PROBLEM STATEMENT -
From the records below, state how many lines include the word "wrist", giving only that number.

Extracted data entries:

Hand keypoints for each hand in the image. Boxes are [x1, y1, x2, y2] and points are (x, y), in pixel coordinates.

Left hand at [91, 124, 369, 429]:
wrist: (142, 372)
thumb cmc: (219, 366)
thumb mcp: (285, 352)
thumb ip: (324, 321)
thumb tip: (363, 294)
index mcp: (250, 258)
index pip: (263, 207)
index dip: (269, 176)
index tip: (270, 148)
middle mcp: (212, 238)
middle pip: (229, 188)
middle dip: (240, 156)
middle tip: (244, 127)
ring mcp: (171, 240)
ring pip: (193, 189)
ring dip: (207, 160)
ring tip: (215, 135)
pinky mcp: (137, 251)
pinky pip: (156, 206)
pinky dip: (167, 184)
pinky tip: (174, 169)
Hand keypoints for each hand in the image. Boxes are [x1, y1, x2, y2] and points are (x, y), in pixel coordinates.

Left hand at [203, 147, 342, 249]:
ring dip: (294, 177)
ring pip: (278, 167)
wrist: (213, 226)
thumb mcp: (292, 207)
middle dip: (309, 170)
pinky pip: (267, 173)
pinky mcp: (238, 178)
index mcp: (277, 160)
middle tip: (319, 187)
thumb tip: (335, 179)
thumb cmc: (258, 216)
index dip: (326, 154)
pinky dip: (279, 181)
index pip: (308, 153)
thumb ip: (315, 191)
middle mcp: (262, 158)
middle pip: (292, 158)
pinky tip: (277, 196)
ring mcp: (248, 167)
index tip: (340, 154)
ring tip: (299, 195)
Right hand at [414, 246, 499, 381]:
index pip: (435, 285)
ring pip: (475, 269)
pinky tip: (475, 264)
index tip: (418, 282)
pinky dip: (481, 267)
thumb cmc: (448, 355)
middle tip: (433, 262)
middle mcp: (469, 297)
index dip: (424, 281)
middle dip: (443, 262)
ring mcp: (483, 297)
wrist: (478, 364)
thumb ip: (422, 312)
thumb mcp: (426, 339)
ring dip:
---
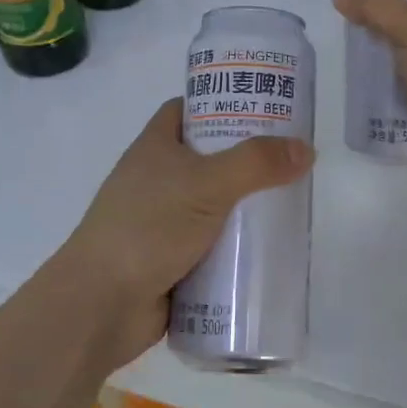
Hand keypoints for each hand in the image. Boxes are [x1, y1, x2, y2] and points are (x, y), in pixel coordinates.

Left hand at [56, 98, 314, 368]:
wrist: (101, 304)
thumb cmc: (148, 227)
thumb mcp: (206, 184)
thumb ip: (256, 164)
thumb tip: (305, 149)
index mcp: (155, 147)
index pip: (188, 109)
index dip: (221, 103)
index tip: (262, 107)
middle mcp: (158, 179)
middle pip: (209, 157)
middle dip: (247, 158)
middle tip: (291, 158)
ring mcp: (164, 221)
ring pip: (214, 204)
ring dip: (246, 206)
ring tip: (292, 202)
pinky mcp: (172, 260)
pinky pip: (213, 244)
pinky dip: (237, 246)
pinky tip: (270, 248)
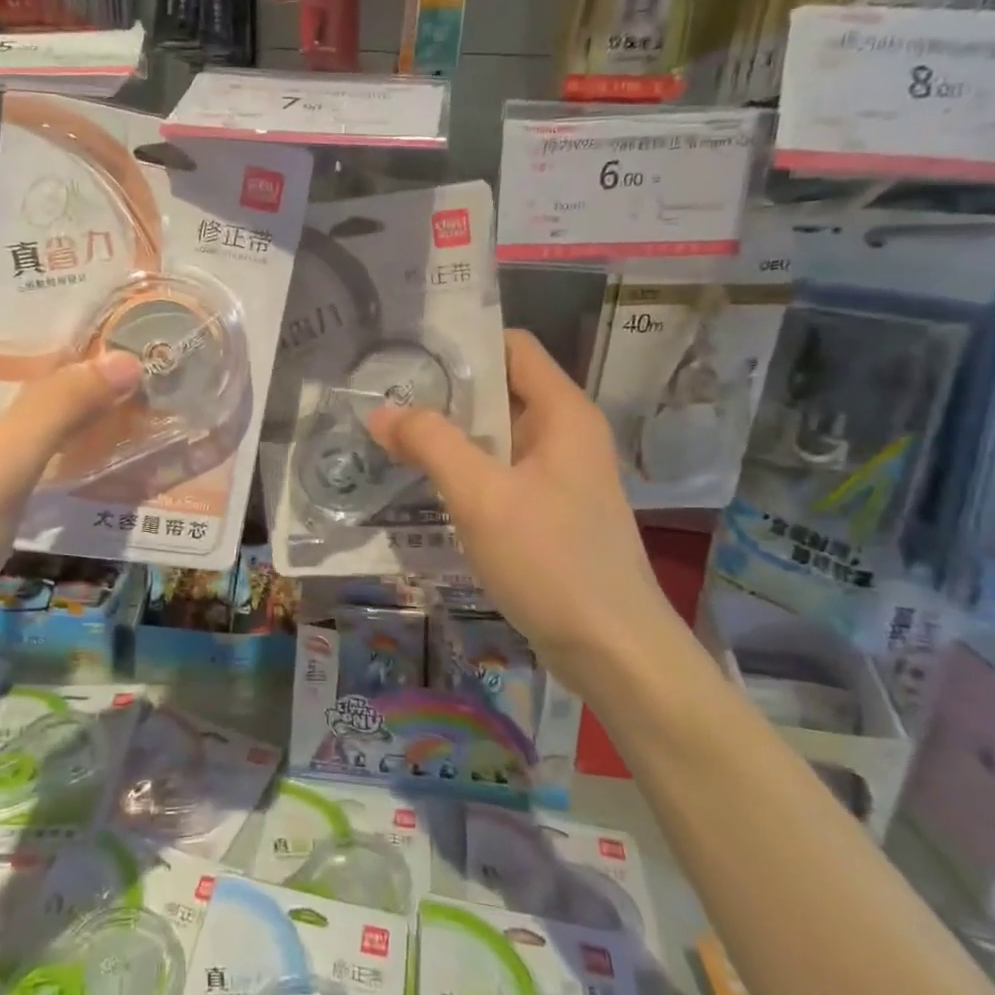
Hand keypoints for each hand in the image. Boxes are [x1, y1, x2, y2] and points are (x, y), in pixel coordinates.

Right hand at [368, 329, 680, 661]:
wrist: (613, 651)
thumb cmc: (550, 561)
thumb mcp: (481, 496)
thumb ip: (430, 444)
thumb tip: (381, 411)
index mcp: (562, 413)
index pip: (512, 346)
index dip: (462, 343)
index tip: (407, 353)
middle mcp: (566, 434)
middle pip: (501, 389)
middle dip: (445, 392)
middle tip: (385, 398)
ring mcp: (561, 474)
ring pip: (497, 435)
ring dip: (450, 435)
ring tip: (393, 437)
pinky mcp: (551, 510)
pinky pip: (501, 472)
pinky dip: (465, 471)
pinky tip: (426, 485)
---
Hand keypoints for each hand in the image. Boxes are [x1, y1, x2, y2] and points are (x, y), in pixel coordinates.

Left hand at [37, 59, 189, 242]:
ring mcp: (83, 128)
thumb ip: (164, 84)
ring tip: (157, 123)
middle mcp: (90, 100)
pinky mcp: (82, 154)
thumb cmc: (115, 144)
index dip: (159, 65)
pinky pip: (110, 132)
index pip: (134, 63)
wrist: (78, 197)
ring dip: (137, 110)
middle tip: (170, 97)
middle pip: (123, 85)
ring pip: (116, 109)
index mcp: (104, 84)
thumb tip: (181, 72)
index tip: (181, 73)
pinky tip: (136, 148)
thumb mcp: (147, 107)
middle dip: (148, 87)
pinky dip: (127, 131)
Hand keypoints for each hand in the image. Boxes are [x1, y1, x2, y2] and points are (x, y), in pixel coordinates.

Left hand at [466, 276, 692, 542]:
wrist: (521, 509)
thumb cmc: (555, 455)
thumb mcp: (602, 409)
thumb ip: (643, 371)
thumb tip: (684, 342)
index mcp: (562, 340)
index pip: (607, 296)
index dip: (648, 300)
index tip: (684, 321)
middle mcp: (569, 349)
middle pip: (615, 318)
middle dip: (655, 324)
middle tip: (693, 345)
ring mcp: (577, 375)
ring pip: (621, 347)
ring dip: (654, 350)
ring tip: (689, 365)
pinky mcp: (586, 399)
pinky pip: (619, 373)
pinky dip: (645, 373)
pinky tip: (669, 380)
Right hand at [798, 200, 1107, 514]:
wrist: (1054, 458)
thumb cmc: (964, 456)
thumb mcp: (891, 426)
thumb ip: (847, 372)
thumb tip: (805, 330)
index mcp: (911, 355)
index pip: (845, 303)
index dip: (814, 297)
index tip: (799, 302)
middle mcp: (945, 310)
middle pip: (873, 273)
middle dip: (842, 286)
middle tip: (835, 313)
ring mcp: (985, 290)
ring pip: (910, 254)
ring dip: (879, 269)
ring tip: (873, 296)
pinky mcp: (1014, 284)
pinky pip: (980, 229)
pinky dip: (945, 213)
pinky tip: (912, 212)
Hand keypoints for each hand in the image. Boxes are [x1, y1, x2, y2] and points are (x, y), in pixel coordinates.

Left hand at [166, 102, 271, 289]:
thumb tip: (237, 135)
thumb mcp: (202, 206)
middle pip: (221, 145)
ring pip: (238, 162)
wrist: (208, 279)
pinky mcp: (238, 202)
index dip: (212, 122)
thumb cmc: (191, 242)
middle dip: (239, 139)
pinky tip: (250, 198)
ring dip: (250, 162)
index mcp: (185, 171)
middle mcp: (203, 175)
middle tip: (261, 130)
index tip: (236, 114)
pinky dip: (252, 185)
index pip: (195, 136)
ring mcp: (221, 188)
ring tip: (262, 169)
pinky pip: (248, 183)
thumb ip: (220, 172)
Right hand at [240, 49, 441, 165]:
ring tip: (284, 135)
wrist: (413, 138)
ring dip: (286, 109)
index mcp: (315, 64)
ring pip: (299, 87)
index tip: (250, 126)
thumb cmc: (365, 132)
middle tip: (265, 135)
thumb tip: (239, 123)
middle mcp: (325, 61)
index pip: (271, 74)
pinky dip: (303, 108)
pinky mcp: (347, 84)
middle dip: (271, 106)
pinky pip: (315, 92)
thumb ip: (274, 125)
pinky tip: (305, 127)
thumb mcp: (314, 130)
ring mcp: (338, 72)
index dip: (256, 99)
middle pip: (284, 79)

YOUR SOLUTION -
10